> [TEXT PASSAGE]
=-=-=
Simulation of Multibody Spacecraft Reconfiguration through Sequential Dynamic Equilibria

This paper describes a novel hybrid-control strategy to reconfigure multibody spacecraft from one shape to another in such a way that passively stable system dynamics enable both low control effort and a high degree of robustness. This approach treats reconfigurable spacecraft systems as multibody kinematic mechanisms with controllable kinematics and takes advantage of ambient force fields in the space environment (gravity gradient, magnetism, etc.) along with passively generated, non-contacting forces on the spacecraft (such as those from permanent magnets) to drive the reconfiguration maneuver to one stable dynamic equilibrium after another, in sequence. The use of kinematic constraints and passive dynamics adds robustness, while the stepwise nature of the reconfiguration maneuver provides many safe-hold points for verification regardless of transient dynamics. The focus on kinematic constraints lends itself well to Udwadia and Kalaba’s technique for generating equations of motion. This work details the augmentation of the Udwadia-Kalaba equations with quaternion states and Euler’s equation for fully 3D rigid body motions, as well as the development of a simulation environment and computational tools for exploring sequential-equilibrium reconfigurations.

Sequences of Passively Stable Dynamic Equilibria for Hybrid Control of Reconfigurable Spacecraft

This paper proposes a novel hybrid-control strategy to reconfigure modular spacecraft. This strategy utilizes passively stable system dynamics, which have the benefits of low control effort and a high degree of robustness. This approach treats reconfigurable spacecraft systems according to the theory of multibody kinematic mechanisms. It employs ambient force fields in the space environment (gravity gradient, magnetism, etc.), along with passively generated, non-contacting force fields on the spacecraft (such as those from permanent magnets), to drive the reconfiguration maneuver. The control strategy for reconfiguration in this paradigm consists of a selection of body incidences, joint Jacobians, and applied force fields that cause the multibody spacecraft system to evolve through passive dynamics to a new configuration. Many of these passive dynamical evolutions, chained together in stepwise fashion, allow the system to reach many possible desired configurations. All possible equilibrium configurations can be computed offline and uploaded to the spacecraft in a graph structure. The use of kinematic constraints and passive dynamics adds robustness to the system, while the stepwise nature of the reconfiguration maneuver provides many safe-hold points for verification regardless of transient dynamics.
=-=-=
> [PROVIDED RECORDS]
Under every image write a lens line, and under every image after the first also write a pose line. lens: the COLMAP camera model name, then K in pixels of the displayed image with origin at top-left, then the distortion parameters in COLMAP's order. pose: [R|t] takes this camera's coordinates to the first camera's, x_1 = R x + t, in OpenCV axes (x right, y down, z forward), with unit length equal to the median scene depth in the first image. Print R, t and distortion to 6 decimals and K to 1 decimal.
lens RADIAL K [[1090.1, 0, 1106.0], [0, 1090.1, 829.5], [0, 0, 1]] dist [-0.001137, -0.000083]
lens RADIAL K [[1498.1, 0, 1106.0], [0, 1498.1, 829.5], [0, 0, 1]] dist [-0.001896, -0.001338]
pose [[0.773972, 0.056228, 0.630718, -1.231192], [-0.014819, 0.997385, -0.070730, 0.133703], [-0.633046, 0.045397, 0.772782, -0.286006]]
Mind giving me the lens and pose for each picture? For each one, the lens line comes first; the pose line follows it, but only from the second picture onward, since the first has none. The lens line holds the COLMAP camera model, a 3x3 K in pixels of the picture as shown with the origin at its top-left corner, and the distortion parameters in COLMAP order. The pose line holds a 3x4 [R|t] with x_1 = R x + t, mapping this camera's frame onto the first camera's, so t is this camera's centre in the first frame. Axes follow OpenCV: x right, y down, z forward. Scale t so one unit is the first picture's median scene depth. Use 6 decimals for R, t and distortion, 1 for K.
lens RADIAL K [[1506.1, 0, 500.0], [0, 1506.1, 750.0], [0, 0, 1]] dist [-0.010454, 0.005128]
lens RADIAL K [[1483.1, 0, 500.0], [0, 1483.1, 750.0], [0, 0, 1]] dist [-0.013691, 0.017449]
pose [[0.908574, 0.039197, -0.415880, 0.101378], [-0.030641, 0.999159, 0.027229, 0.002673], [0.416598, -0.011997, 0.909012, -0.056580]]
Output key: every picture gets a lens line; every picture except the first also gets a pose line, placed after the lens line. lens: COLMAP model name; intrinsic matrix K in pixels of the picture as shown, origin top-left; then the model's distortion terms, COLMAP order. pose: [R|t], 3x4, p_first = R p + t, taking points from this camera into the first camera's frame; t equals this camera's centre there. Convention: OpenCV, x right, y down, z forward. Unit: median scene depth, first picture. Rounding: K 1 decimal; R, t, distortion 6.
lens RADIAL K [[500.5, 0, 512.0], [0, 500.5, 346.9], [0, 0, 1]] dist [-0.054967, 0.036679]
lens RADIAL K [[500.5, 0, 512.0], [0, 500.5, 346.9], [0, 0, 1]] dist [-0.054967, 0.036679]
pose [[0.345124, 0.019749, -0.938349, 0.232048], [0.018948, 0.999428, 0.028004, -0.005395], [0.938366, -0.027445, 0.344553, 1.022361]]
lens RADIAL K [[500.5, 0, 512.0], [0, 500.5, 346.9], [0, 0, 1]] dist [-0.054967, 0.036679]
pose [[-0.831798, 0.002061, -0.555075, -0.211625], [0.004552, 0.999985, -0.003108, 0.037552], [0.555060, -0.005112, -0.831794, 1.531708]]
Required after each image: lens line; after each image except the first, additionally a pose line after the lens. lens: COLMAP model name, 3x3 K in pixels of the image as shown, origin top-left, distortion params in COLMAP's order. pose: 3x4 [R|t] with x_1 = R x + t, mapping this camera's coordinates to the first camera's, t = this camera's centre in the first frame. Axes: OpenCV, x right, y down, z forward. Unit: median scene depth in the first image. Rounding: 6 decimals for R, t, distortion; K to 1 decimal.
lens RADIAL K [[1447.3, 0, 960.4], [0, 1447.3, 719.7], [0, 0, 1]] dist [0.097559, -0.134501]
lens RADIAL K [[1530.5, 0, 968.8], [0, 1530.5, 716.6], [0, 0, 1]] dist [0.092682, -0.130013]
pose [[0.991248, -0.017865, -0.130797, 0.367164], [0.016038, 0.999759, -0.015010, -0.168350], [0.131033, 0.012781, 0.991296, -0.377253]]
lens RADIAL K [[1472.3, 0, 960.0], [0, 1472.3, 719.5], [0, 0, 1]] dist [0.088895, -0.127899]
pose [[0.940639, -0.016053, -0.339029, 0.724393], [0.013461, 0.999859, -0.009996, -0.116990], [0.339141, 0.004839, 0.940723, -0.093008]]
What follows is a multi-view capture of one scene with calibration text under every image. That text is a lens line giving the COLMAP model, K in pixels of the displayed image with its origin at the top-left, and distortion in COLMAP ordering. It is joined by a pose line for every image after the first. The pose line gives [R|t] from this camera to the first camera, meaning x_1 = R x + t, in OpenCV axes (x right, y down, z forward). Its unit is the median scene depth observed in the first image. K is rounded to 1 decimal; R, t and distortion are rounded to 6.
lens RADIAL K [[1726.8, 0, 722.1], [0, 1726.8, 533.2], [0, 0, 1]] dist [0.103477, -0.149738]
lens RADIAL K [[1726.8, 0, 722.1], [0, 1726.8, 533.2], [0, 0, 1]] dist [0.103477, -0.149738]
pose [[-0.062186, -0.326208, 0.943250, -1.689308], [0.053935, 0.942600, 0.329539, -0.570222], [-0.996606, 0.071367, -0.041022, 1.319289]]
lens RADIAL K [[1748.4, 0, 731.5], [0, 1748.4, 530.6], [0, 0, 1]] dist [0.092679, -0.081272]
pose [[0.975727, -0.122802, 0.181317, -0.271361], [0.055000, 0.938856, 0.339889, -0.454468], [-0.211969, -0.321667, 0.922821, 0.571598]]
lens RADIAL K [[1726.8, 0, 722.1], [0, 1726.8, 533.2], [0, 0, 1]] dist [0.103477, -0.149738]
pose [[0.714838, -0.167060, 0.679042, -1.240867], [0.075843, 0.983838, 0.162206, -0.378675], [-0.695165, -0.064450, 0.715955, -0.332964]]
=-=-=
> [TASK LIST]
[A] According to the spacecraft reconfiguration text, whose technique for generating equations of motion suits the focus on kinematic constraints?
[B] From the spacecraft reconfiguration text, list the things whose selection makes up the control strategy for reconfiguration.
[C] Please condense the paragraph in the spacecraft reconfiguration text that begins "This paper proposes a novel hybrid-control strategy to reconfigure modular spacecraft" into a short list of its main facts.

> [RESPONSE LIST]
[A] Udwadia and Kalaba's technique.

[B]
- body incidences
- joint Jacobians
- applied force fields

[C]
- Proposes a hybrid-control strategy for reconfiguring modular spacecraft that relies on passively stable dynamics, giving low control effort and high robustness.
- Treats the spacecraft as a multibody kinematic mechanism.
- Drives the maneuver with ambient force fields (gravity gradient, magnetism, etc.) and passively generated, non-contacting force fields such as those from permanent magnets.
- Controls reconfiguration by selecting body incidences, joint Jacobians, and applied force fields, so the system evolves passively to a new configuration.
- Chains many such passive evolutions stepwise to reach many desired configurations.
- Computes all possible equilibrium configurations offline and uploads them to the spacecraft in a graph structure.
- Gains robustness from kinematic constraints and passive dynamics, and gains many safe-hold points for verification from the stepwise maneuver.